We are troubleshooting connectivity issues across a layer two connection between sites across a provider. Users experience application hangs and timeouts when passing across this specific link. Packet captures do NOT show packet DROPS, but show RE-TRANSMITS. It is the strangest thing. Complete details here, I would have put the pcaps here, but i couldn't figure out how to attach. Any assistance in explaining this behavior is appreciated. Thanks, Tarek asked 16 Apr '12, 14:19 tarjall edited 16 Apr '12, 17:47 Guy Harris ♦♦ |
2 Answers:
I had only a few minutes to look at your trace, but what happens in your trace is something not so uncommon (I looked at the server trace). Frame 72 is a real retransmission (not a duplicate, since the IP Identification changes), so question is, why does the server retransmit when there is no loss. The answer is: a timer on the server ran out, because there was no acknowledge coming back in time. When you look at the timings you'll see that the client usually acknowledges incoming packets within a few milliseconds, but frame 71 isn't acknowledged before the server becomes impatient and retransmits. This happens again, on a larger scale, in between frames 88 and 93. Frame 90 even contains some sort of a complaint by the client that it got data twice: if you look at the TCP options you'll see a SACK range that is within the full acknowledged range (6061-6273, which is included in the ACK on 6273). That way the client tries to tell the server that it got a needless retransmission. I have no idea why the client has troubles acknowledging data in time; this is something the trace doesn't tell. It just looks like the network is working fine, but somehow client and server stacks seem to ignore each others packets sometimes. answered 16 Apr '12, 17:00 Jasper ♦♦ edited 17 Apr '12, 04:45 |
Retransmissions, missing acknowledgements and other problems without explicit dropped packets can be a symptom of a mismatched duplex setting on a link somewhere in the transmission path. As long as Wireshark itself is listening on a properly configured full duplex or half-duplex link, you might not see dropped or corrupted packets. If the server packet is being blocked this would not explain the client complaining about getting a packet twice. That could happen if it was the initial ACK from the client that is sometimes being blocked before it reaches Wireshark. That is possible if the client-to-server path is being blocked by another packet en route from the server to the client. The cause would be that the client side thinks the link is full duplex while the server side thinks it is half-duplex. That problem link would be somewhere between Wireshark and the client. answered 19 Apr '12, 11:52 inetdog |
I've made some progress on this but still need help. Apparently specific packets are being modified after leaving one end of this connection, and before arriving at the other end.
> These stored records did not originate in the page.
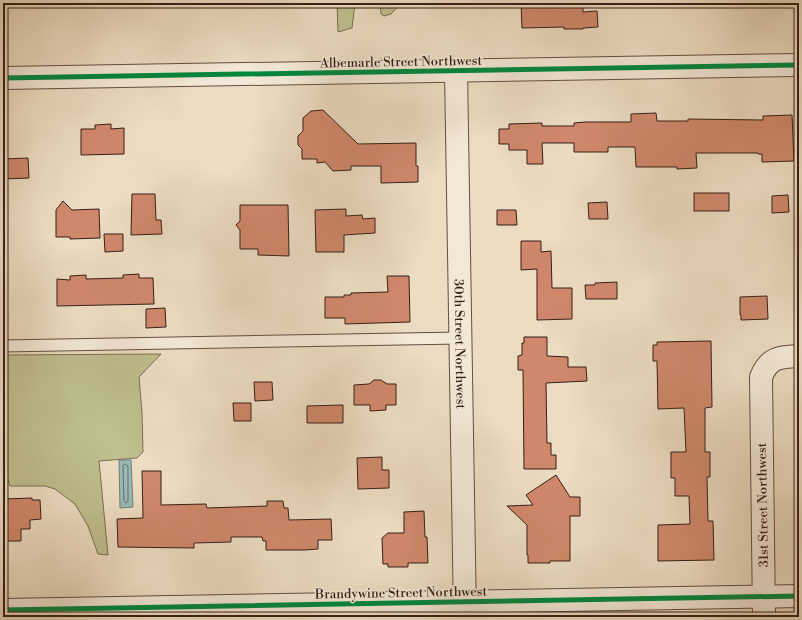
<svg xmlns="http://www.w3.org/2000/svg" width="802" height="620" font-family="'Libre Bodoni',serif">
	<style>
		.green { fill: #bfbe8d; stroke: #7b6e52 }
		.water { fill: #99bab7; stroke: #727c77 }
		.lines { fill: none; stroke-linecap: round; stroke-linejoin: round }
		.shore { stroke: #686c66; stroke-width: 1 }
		.building { fill: #d0886c; stroke: #371f16 }
		.service-casing { stroke: #644e41; stroke-width: 13 }
		.minor-casing { stroke: #644e41; stroke-width: 24 }
		.tertiary-casing { stroke: #644e41; stroke-width: 24 }
		.service { stroke: #f3e8d7; stroke-width: 11 }
		.minor { stroke: #f3e8d7; stroke-width: 22 }
		.tertiary { stroke: #f3e8d7; stroke-width: 22 }
		.cycleway-casing { stroke: #f3e8d7; stroke-width: 8 }
		.cycleway { stroke: #00873e; stroke-width: 5 }
		.labels { text-anchor: middle; stroke-width: 3; stroke-linejoin: round; paint-order: stroke }
		.street-label { font-size: 13px; fill: #371f16; stroke: #f3e8d7 }
	</style>
	<rect width="100%" height="100%" fill="#ecdcc1"/>
	<filter id="stains"><feTurbulence type="fractalNoise" baseFrequency=".005" numOctaves="4"/><feColorMatrix values="0 0 0 0 .2 0 0 0 0 .09 0 0 0 0 .02 0 0 0 .5 -.17"/></filter>
	<radialGradient id="worn" r=".72"><stop offset=".6" stop-color="#630" stop-opacity="0"/><stop offset="1" stop-color="#630" stop-opacity=".3"/></radialGradient>
	<g class="green">
		<polygon points="337,3 355,3 352,28 338,32"/>
		<polygon points="380,3 401,3 391,14 384,16 381,14"/>
		<polygon points="161,354 139,377 142,413 143,452 137,458 99,461 108,555 98,554 88,526 75,504 55,489 45,486 10,486 3,466 3,355"/>
	</g>
	<polygon class="water" points="119,460 131,460 133,507 120,508"/>
	<g class="lines">
		<polygon class="shore" points="125,464 128,466 128,501 126,503 124,501 123,466"/>
	</g>
	<g class="building">
		<polygon points="521,3 583,3 583,12 597,11 598,27 583,28 583,29 564,29 564,27 522,28"/>
		<polygon points="323,110 358,144 416,143 416,166 418,166 418,182 381,183 381,166 351,166 351,170 333,171 325,162 317,163 317,159 302,159 302,149 298,145 298,136 303,131 303,118 311,111"/>
		<polygon points="656,113 657,121 688,121 688,119 763,120 763,116 792,115 794,161 762,162 762,154 758,154 758,153 696,153 697,168 677,169 677,167 636,167 635,147 608,147 608,152 574,152 574,143 542,143 543,164 527,164 527,150 509,150 509,144 499,144 499,129 509,129 509,124 542,123 542,126 574,126 574,123 585,122 631,122 631,114"/>
		<polygon points="111,124 111,129 124,128 124,154 81,155 81,129 95,129 95,125"/>
		<polygon points="28,158 29,178 3,179 3,159"/>
		<rect x="694" y="193" width="35" height="18"/>
		<polygon points="132,194 155,194 156,220 161,220 162,234 131,235"/>
		<polygon points="788,195 789,212 772,213 772,196"/>
		<polygon points="63,201 72,210 99,209 100,238 70,239 70,237 56,237 56,210"/>
		<polygon points="607,202 608,219 589,219 588,203"/>
		<polygon points="240,205 288,205 289,256 258,255 258,249 240,249 240,230 236,225 240,221"/>
		<polygon points="346,209 346,216 362,215 363,219 375,218 375,233 344,235 344,252 316,252 315,210"/>
		<polygon points="497,210 516,210 517,225 497,225"/>
		<polygon points="104,234 123,234 123,251 105,252"/>
		<polygon points="521,241 541,241 541,252 551,251 552,288 572,288 572,319 537,320 537,269 521,270"/>
		<polygon points="139,274 139,278 153,278 154,304 57,306 57,279 70,280 70,276 86,275 86,279 123,278 123,275"/>
		<polygon points="387,276 409,276 410,322 345,324 345,318 325,318 325,297 344,297 344,295 351,295 351,293 388,292"/>
		<polygon points="617,282 617,299 586,299 585,285 595,285 595,283"/>
		<polygon points="767,296 768,319 741,320 741,315 740,315 740,297"/>
		<polygon points="165,308 166,327 146,328 146,309"/>
		<polygon points="524,337 547,337 547,356 568,357 568,367 586,367 587,381 546,383 547,443 551,443 551,455 556,455 556,469 524,469 523,370 518,370 518,356 522,355 522,343 524,343"/>
		<polygon points="711,341 712,407 705,408 705,452 710,452 710,477 707,477 708,521 713,521 714,560 658,561 658,525 690,524 689,496 675,496 675,478 671,478 671,452 686,452 684,408 658,409 657,361 653,361 653,345 657,345 657,342"/>
		<polygon points="374,380 381,380 387,384 396,384 396,405 386,405 386,410 370,411 370,405 354,405 354,385 369,384"/>
		<polygon points="254,382 272,382 273,400 255,401"/>
		<polygon points="233,403 251,403 251,421 234,421"/>
		<polygon points="343,405 343,423 307,423 307,406"/>
		<polygon points="382,457 382,470 389,470 389,488 358,489 357,458"/>
		<polygon points="142,471 161,471 161,505 206,504 207,508 267,506 267,501 283,501 284,508 288,508 289,520 331,519 332,540 318,540 318,549 305,550 266,550 266,541 263,541 262,537 231,537 231,542 194,543 194,548 118,547 117,519 143,518"/>
		<polygon points="556,475 570,497 580,497 580,516 570,516 570,561 550,561 550,563 528,563 528,555 527,555 527,525 507,506 533,505 526,495"/>
		<polygon points="32,498 32,500 40,500 41,519 30,520 30,529 21,529 21,541 3,541 3,499"/>
		<polygon points="424,511 425,537 427,537 428,563 408,563 408,567 388,567 388,564 383,564 382,538 388,533 404,533 404,512"/>
	</g>
	<g class="lines">
		<g class="service-casing">
			<polyline id="service" points="3,346 460,338"/>
		</g>
		<g class="minor-casing">
			<g id="minor">
				<path id="s1" d="M456 71 465 617"/>
				<polyline points="3,78 799,65"/>
				<path d="M764 617 761 377C769 357 780 357 799 356"/>
			</g>
		</g>
		<g class="tertiary-casing">
			<polyline id="tertiary" points="3,610 799,596"/>
		</g>
		<use href="#service" class="service"/>
		<use href="#minor" class="minor"/>
		<use href="#tertiary" class="tertiary"/>
		<g class="cycleway-casing">
			<g id="cycleway">
				<polyline points="3,78 799,65"/>
				<polyline points="3,610 799,596"/>
			</g>
		</g>
		<use href="#cycleway" class="cycleway"/>
	</g>
	<g class="labels">
		<g class="street-label">
			<text transform="translate(401 61) rotate(-1)" y="5">Albemarle Street Northwest</text>
			<text dy="5" stroke="none"><textPath href="#s1" startOffset="273">30th Street Northwest</textPath></text>
			<text transform="translate(762 505) rotate(-91)" y="5">31st Street Northwest</text>
			<text transform="translate(401 592) rotate(-1)" y="5">Brandywine Street Northwest</text>
		</g>
	</g>
	<rect width="802" height="620" fill="none" stroke="#ecdcc1" stroke-width="16"/>
	<rect x="4" y="4" width="794" height="612" fill="none" stroke="#371f16" stroke-width="2"/>
	<rect x="8" y="8" width="786" height="604" fill="none" stroke="#371f16"/>
	<rect width="100%" height="100%" filter="url(#stains)"/>
	<rect width="100%" height="100%" fill="url(#worn)"/>
</svg>
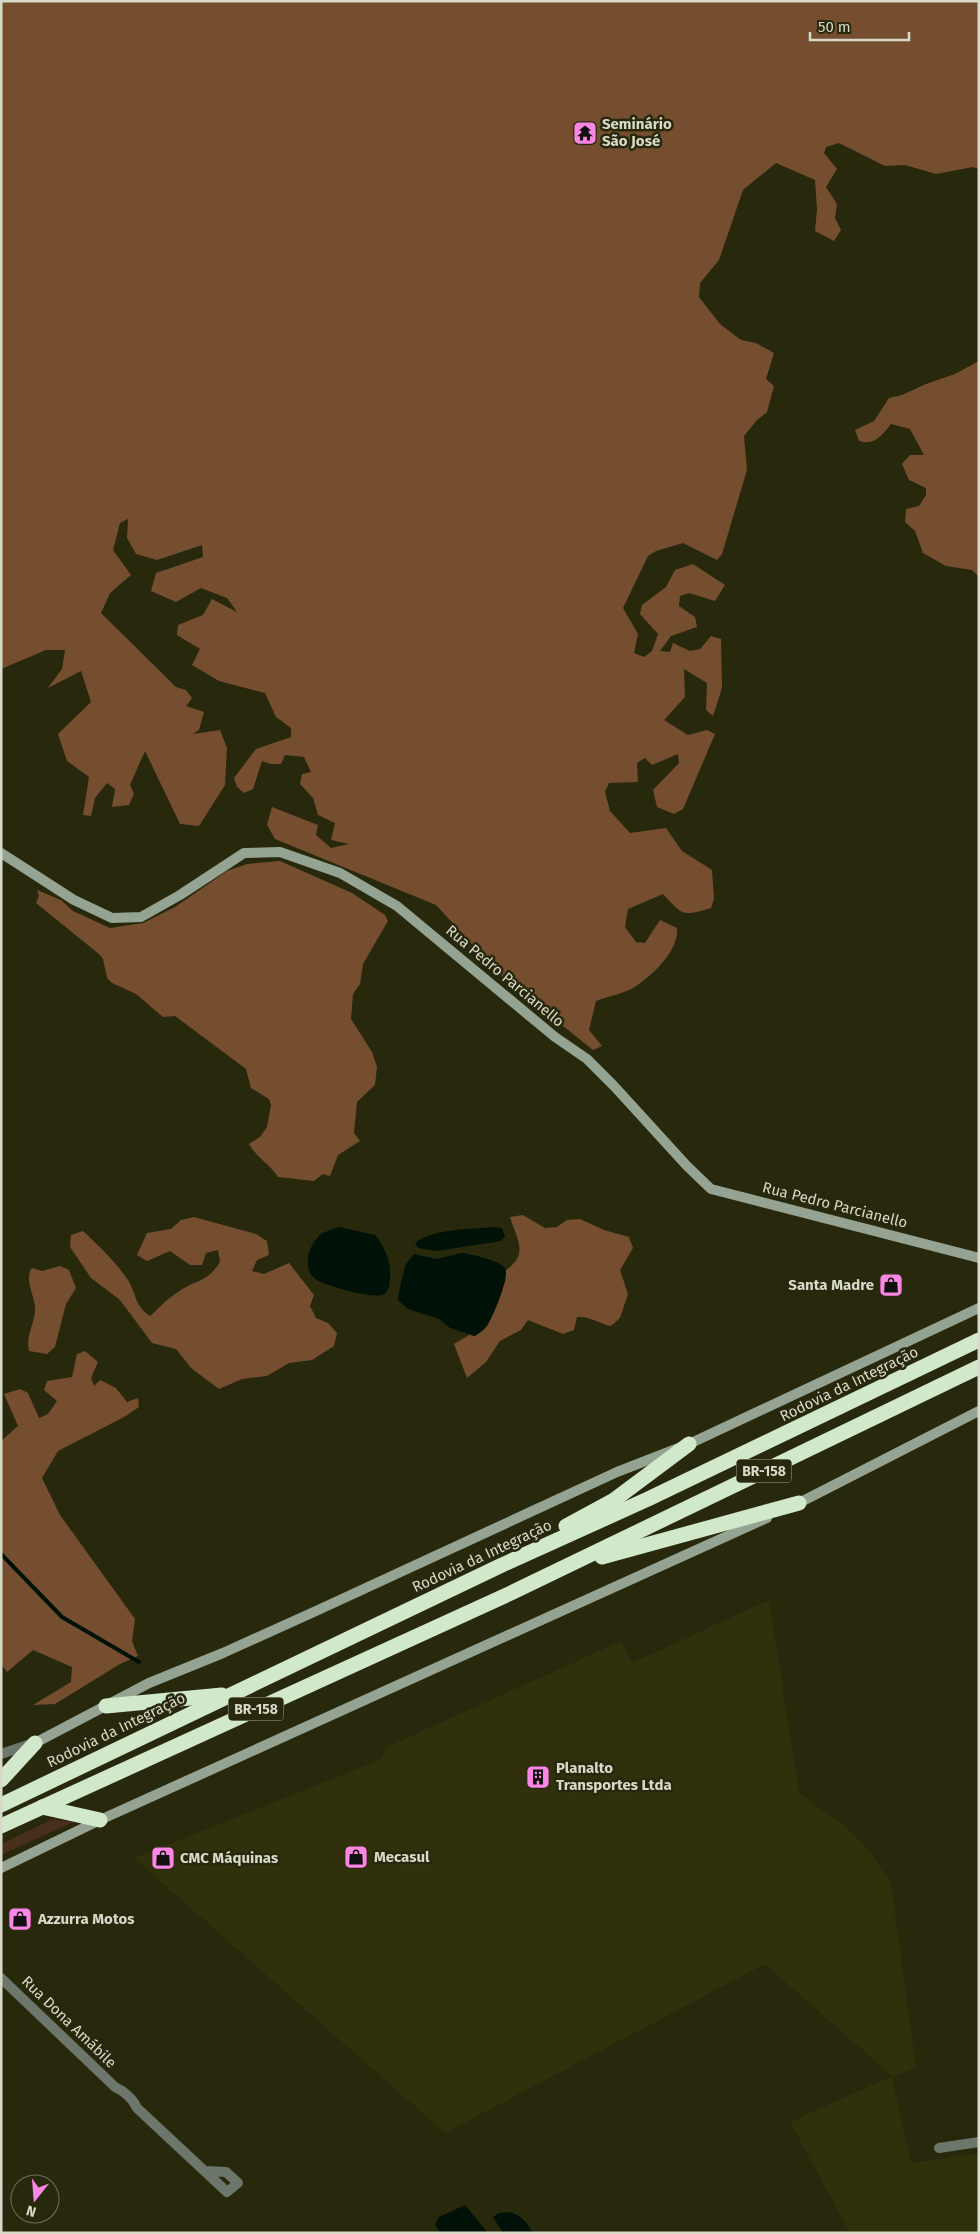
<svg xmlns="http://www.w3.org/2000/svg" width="980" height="2234" font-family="'Fira Sans',sans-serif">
	<rect width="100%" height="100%" fill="#27280c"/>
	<polygon fill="#30310c" points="769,1600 799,1793 846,1827 868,1849 891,1883 916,2068 892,2077 911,2163 979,2153 979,2233 850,2233 790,2122 892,2076 765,1964 445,2133 134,1858 380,1760 387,1747 621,1641 632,1663"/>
	<polygon fill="#482f1c" points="53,1819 74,1822 1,1855 1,1844"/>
	<g fill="#754e30">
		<path d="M1 1H979V169L973 167 936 174 905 165 885 166 839 143 826 147 824 153 837 169 826 187 837 204 835 218 841 230 834 241 815 231 817 209 815 180 776 163 743 190 719 260 700 283 699 297 720 324 741 340 756 343 774 353 766 379 774 386 767 412 757 420 744 436 747 470 722 554 717 560 683 543 656 551 648 556 623 608 638 634 634 653 644 657 652 651 658 634 640 614 642 605 666 587 675 570 693 564 725 585 715 601 689 593 680 596 679 606 695 617 697 627 671 636 660 651 670 652 673 643 690 651 700 649 711 636 721 639 722 688 713 716 706 710 707 683 684 669 685 697 664 720 688 735 707 730 715 734 683 809 674 814 657 807 653 790 679 763 678 754 652 765 645 758 637 763 638 782 609 783 605 792 610 811 630 833 666 828 682 851 712 870 714 899 711 908C681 917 683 915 663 894L628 909 625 927 636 942 645 943 660 920 677 928C679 951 652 976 633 988 623 994 608 996 596 1001L589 1030 602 1046 593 1050 502 977 436 905 275 839 267 825 272 807 318 825 316 835 331 848 349 844 331 840 335 823 318 815 313 798 300 784 302 774 311 772 304 757 285 755 281 764H271L262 761 253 789 244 793 237 787 234 778 256 749 291 737V728L276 717 265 693 219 681 192 665 200 649 177 635 178 625 203 615 212 599 237 612 227 598 201 588 176 602 151 591 156 573 203 557 202 545 157 560 136 554 127 538 128 519 120 523 113 550 131 575 110 593 101 613 176 687 186 690 192 698 186 706 204 712 199 730 193 734 220 730 227 748 225 785 199 826 180 824 145 751 130 785 134 794 129 805 112 807 115 789 107 783 95 798 91 816 83 815 89 777 67 761 58 734 91 702 81 671 48 688 62 669 65 650H46L1 669Z"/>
		<path d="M979 361V577L972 570 946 566 923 553 915 531 905 522 906 509 919 506 926 495V488L909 480 902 464 910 455H924L910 429 891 424C882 435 875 446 859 441L855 430 874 421 889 398 902 395 926 384 955 374Z"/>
		<path d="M280 861 352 893 385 915 388 921 363 964 360 984 353 994 351 1019 372 1052 377 1067 375 1085 357 1102 354 1133 360 1141 338 1155 330 1176 323 1174 314 1181 278 1177C270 1164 257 1158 249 1144L260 1137 267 1127 271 1105 269 1099 251 1088 246 1069 175 1016 163 1017 136 994 112 983 107 978 103 959 99 954 36 903 39 896 37 890 61 900 73 911 110 928 143 923 175 907 227 871 247 864Z"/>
		<path d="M523 1215 545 1228 557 1227 567 1220 580 1219 604 1230 629 1237 633 1248 620 1270 628 1294 620 1318 611 1326C598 1323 590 1316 577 1317L574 1330 563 1334 528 1320 521 1330 500 1341 486 1362 467 1378 454 1344 469 1335 475 1336 485 1328 505 1282 506 1270C529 1254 517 1240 510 1217Z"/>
		<path d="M194 1217 256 1234 267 1241 269 1255 257 1260 252 1271 264 1274 289 1263 314 1295 310 1306 316 1318 328 1323 337 1333 334 1346 312 1360 289 1363 267 1376 242 1379 219 1389 191 1368 176 1349 152 1343 120 1300 91 1278 70 1247 71 1235 83 1231C99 1246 116 1262 128 1280 137 1295 134 1305 150 1316 159 1308 168 1298 178 1292 196 1279 206 1284 220 1262L218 1250 206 1253 202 1265H190L170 1251 147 1261 137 1255 147 1233 171 1229 181 1220Z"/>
		<path d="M60 1266 69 1270 76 1288 66 1304 55 1347 47 1354 29 1351C25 1335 36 1323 35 1307 34 1295 24 1278 32 1268L42 1271Z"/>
		<polygon points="85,1351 98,1362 91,1378 94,1386 100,1380 116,1388 127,1402 138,1398 139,1407 124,1417 58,1451 42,1478 60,1515 135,1619 132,1641 138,1656 120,1664 55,1704 33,1705 71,1682 72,1667 33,1650 7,1672 1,1664 1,1441 18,1426 4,1394 20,1389 28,1393 39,1418 48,1414 57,1401 44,1390 47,1381 72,1377 77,1354"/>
	</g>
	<g fill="#001208">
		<path d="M339 1227 375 1235C385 1248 391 1260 390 1277 389 1284 390 1290 384 1294 374 1300 327 1286 317 1280 301 1270 308 1245 321 1234 326 1231 334 1229 339 1227Z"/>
		<path d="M494 1227 502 1228 505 1236 501 1241 437 1251 418 1248 415 1243C430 1229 473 1229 494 1227Z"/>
		<path d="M461 1253C470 1254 500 1260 505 1268 510 1277 493 1317 487 1326 484 1330 479 1333 475 1336L450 1328 439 1319 408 1309 398 1300C398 1297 404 1268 406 1264 408 1260 412 1257 414 1254L437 1259Z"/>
		<polygon points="465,2205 488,2233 440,2233 435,2225 439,2217"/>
		<path d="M509 2212C522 2215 526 2222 533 2233H503L493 2217 499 2213Z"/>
	</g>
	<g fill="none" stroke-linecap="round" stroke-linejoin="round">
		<polyline stroke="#001208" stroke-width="4" points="1,1554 62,1617 139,1662"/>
		<g stroke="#6d766b" stroke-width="10">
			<polyline points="1,1754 34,1743"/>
			<path d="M1 1978 115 2087C124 2091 133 2099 137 2108L227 2192 238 2183 226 2172 205 2171"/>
			<polyline points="939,2148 979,2142"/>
		</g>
		<g stroke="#95a492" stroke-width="10">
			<polyline points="1,853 74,900 112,918 141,917 180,895 244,853 280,852 340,873 397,906 555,1037 587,1059 614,1086 687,1166 711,1189 979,1258"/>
			<polyline points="793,1506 979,1411"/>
			<polyline points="35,1743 149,1683 223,1653 316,1611 617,1472 689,1444 979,1308"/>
			<polyline points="1,1868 100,1820 767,1518"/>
		</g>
		<g stroke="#d1e8cb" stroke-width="15">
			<polyline points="566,1526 614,1500 689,1444"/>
			<polyline points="602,1557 799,1503"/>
			<polyline points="106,1706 222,1695"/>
			<polyline points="1,1780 35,1743"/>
			<polyline points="1,1805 502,1565 648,1499 979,1340"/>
			<polyline points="42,1807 100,1820"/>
			<polyline points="1,1826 511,1593 979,1367"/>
		</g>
	</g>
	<defs>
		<g id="temple-square" transform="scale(1.25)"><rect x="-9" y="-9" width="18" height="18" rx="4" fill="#fc86e3" stroke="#27280c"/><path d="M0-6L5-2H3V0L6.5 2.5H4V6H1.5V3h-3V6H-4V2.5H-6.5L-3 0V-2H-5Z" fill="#111"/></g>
		<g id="shop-square" transform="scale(1.25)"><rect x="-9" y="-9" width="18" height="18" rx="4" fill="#fc86e3" stroke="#27280c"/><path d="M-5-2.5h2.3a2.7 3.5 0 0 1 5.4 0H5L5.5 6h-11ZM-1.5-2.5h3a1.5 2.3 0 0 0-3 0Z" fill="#111"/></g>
		<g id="building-square" transform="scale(1.25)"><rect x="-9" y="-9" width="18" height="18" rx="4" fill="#fc86e3" stroke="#27280c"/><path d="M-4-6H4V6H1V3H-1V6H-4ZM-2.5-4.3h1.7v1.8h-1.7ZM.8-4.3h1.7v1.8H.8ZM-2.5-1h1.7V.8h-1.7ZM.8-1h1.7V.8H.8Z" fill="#111"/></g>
	</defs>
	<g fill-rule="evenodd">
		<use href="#temple-square" x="585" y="133"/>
		<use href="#shop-square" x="891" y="1285"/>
		<use href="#building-square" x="538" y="1777"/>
		<use href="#shop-square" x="356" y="1857"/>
		<use href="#shop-square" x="163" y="1858"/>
		<use href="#shop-square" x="20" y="1919"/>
	</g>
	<g text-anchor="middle" stroke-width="5" stroke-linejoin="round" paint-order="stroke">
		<g fill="#27280c" stroke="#a3a590" stroke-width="1">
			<rect x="736.5" y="1459.5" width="55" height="23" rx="4"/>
			<rect x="228.5" y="1697.5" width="55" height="23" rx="4"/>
		</g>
		<g font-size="14" font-weight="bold" fill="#d8dac9">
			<text x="764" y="1476">BR-158</text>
			<text x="256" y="1714">BR-158</text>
		</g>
		<g font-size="15" font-weight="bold" fill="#d8dac9" stroke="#27280c" text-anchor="start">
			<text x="602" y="129">Seminário<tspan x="602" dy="17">São José</tspan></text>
			<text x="874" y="1290" text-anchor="end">Santa Madre</text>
			<text x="556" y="1773">Planalto<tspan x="556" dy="17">Transportes Ltda</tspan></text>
			<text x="374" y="1862">Mecasul</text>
			<text x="180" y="1863">CMC Máquinas</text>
			<text x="38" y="1924">Azzurra Motos</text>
		</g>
		<g font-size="15" fill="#d8dac9" stroke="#27280c">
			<text transform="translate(505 976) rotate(40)" y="5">Rua Pedro Parcianello</text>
			<text transform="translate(835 1205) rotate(14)" y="5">Rua Pedro Parcianello</text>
			<text transform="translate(849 1384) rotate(-26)" y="5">Rodovia da Integração</text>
			<text transform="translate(482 1556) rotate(-25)" y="5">Rodovia da Integração</text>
			<text transform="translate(116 1730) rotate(-26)" y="5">Rodovia da Integração</text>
			<text transform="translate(69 2022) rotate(44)" y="5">Rua Dona Amábile</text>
		</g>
	</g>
	<rect width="980" height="2234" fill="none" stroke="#d8dac9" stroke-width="5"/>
	<g transform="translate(35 2199) rotate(197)"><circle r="24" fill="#27280c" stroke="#6e6f58"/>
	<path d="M0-4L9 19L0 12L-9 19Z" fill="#fc86e3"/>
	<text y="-8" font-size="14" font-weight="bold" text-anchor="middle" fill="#d8dac9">N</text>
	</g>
	<path d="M810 32v8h99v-8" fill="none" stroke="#d8dac9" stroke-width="2.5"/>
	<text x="818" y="32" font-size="15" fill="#d8dac9" stroke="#27280c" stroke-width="4" paint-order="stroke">50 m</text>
</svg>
If you look at packet 88 on the outlookclient cap (receiving end), look at the bottom of the hex view and you see 08 bf e0, look at the same packet on the 3750 capture (sender side of packet) and its all zeros.
Has anyone ever seen behavior similar to this or know what might cause this, the packets are going across a provider that is doing QnQ and MPLS, but no inspection.
I don't think the packet got modified on its way. Yes, the bytes ARE different, BUT you captured the data at the client side ON the client. And that means that Wireshark (or whatever capturing software you used) grabbed the packet before the NIC finalized it for the wire. You'll notice that also most of your outgoing TCP checksums are incorrect at the client as well - that is a sign for someone having captured on a system that is part of the communication.
To be able to see what really happens you'll have to capture with additional PCs, not ON the PCs/Servers that are part of the problem.